Et ce dimanche 27 février, les alliés et partenaires de l’USFP dans le cadre de la majorité gouvernementale avaient les yeux rivés sur les travaux agités du Conseil national de ce parti. Dans les états-majors de la majorité, les portables ont crépité jusqu’à la fin de la soirée pour savoir si le parti d’Abdelouahed Radi allait quitter l’Exécutif et mettre ainsi  à mal la coalition gouvernementale. Alliés historiques et partenaires de la majorité, iront-ils pour autant jusqu’à faire front commun avec l’USFP dans la revendication d’une nouvelle génération de réformes ? La question se pose avec acuité. Au PPS, par exemple, on s’inscrit résolument dans le cadre d’une nouvelle génération de réformes et ce depuis, explique le leader de cette formation politique, les élections législatives de 2007 et les pratiques que connaît aujourd’hui le champ politique. « Nous avons lancé cet appel lors de la conférence nationale du PPS tenue en 2008, nous l’avons rappelé à l’occasion de notre Congrès qui a eu lieu en 2010 et plus récemment encore dans un communiqué du bureau politique du PPS. Agir avec nos partenaires pour enclencher le processus d’une nouvelle génération de réformes est aussi clair que souhaitable. C’est pourquoi il est grand temps d’activer la Koutla », a déclaré le secrétaire général du PPS, Nabil Benabdallah, à « Libération ».

Réformes constitutionnelles : le oui mais de l’Istiqlal et du RNI

A l’Istiqlal, c’est une  circonspection teintée de méfiance qui est de mise. « L’USFP doit d’abord régler ses problèmes en interne avant d’aller plus loin », déclare sous le sceau de l’anonymat un Istiqlalien proche du premier ministre qui parle volontiers d’« un parti prêt à passer à l’opposition pour redorer son blason à l’approche des élections législatives ». Ce lundi 28 février, les troupes istiqlaliennes sont promptes à le rappeler : la revendication des réformes n’est pas chose nouvelle. « Notre 15ème Congrès en fait clairement référence. Mais nous le répétons : toute réforme de la Constitution ne peut se faire qu’en coordination avec l’institution monarchique ».

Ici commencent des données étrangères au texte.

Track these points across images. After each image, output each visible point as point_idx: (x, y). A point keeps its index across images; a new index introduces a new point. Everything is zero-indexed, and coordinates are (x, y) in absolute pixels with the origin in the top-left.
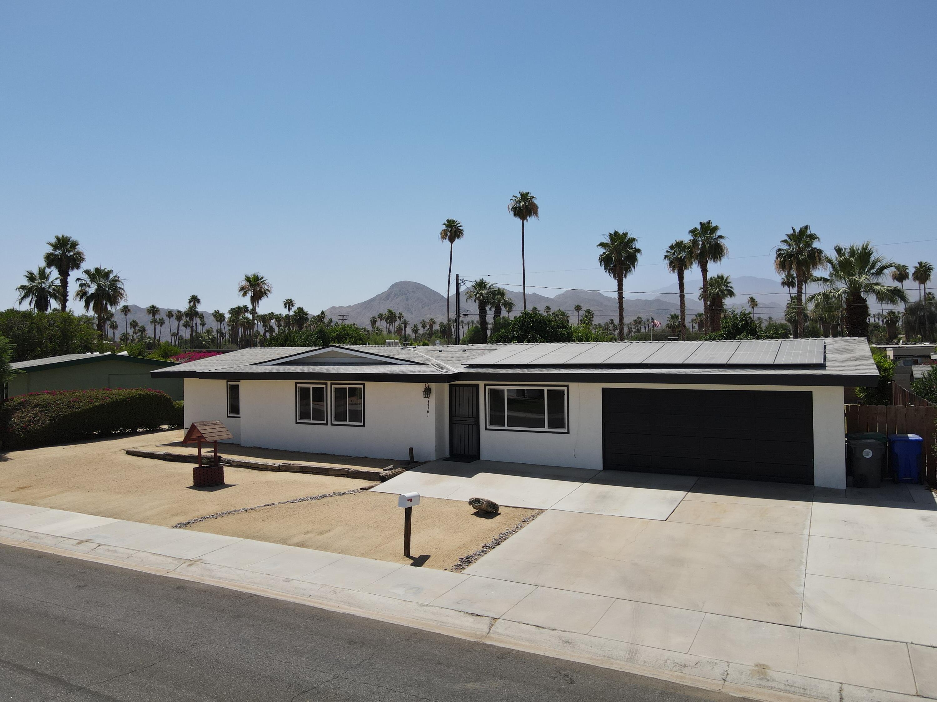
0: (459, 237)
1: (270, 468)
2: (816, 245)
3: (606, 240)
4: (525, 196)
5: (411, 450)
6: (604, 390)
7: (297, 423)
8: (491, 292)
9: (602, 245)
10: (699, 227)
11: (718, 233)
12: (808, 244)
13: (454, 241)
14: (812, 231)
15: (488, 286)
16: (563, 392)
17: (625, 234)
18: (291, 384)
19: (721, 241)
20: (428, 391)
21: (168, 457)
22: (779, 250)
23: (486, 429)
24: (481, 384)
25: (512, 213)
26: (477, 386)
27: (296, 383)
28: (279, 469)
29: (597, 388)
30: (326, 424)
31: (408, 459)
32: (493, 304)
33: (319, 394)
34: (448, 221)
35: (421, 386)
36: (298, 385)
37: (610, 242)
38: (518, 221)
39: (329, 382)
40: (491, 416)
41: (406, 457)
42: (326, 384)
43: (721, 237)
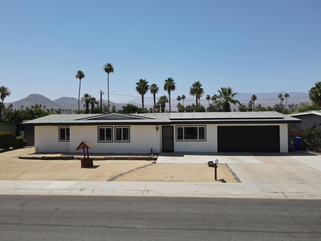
0: (83, 78)
1: (100, 159)
2: (201, 87)
3: (139, 82)
4: (109, 65)
5: (151, 149)
6: (218, 127)
7: (98, 142)
8: (91, 98)
9: (137, 83)
10: (168, 79)
11: (174, 82)
12: (199, 87)
13: (81, 79)
14: (200, 83)
15: (89, 96)
16: (204, 128)
17: (145, 80)
18: (96, 127)
19: (174, 84)
20: (157, 128)
21: (45, 158)
22: (191, 88)
23: (176, 141)
24: (174, 125)
25: (104, 70)
26: (173, 126)
27: (98, 127)
28: (105, 159)
29: (216, 126)
30: (113, 142)
31: (151, 153)
32: (91, 103)
33: (109, 131)
34: (79, 71)
35: (155, 126)
36: (99, 128)
37: (139, 83)
38: (107, 73)
39: (114, 126)
40: (178, 136)
41: (150, 152)
42: (112, 127)
43: (174, 83)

C’est étrangement le timing des réformes qui pose problème au Rassemblement national des indépendants. Pas question pour les ouailles de Salaheddine Mezouar de faire preuve de réaction au lendemain des manifestations du mouvement du 20 février. « Tout le monde est d’accord sur le principe de la réforme. Mais il faut savoir précisément de quelles réformes et de quel modèle de Constitution nous parlons. On négocie sur la base d’un modèle clair, pas sur des slogans scandés lors de manifestations. Il y a aussi la question du timing. On ne réagit pas à chaud alors que le pays traverse une crise sociale. Aujourd’hui, le Maroc a besoin de toutes ses forces vives, de tous ses partis, de tous ses enfants, pour dépasser ce qui se passe. Nous devons travailler main dans la main », fait valoir Rachid Talbi Alami, membre du Bureau exécutif du RNI.
A l’USFP, on est déjà ce lundi matin dans l’après-conseil national. Le processus va être déclenché dans les tous prochains jours. Un calendrier de rencontres avec les forces de gauche, la Koutla et les autres partis de la majorité  pour leur présenter les propositions de réformes constitutionnelles est à l’étude. Le prochain Conseil national de l’USFP se réunira le 19 mars prochain. Le temps presse d’autant que le Bureau politique du parti de la Rose doit tenir informés les militants du Conseil national de toutes les démarches entreprises pour répondre aux aspirations de réformes d’une jeunesse sur laquelle le vent d’un printemps arabe a soufflé.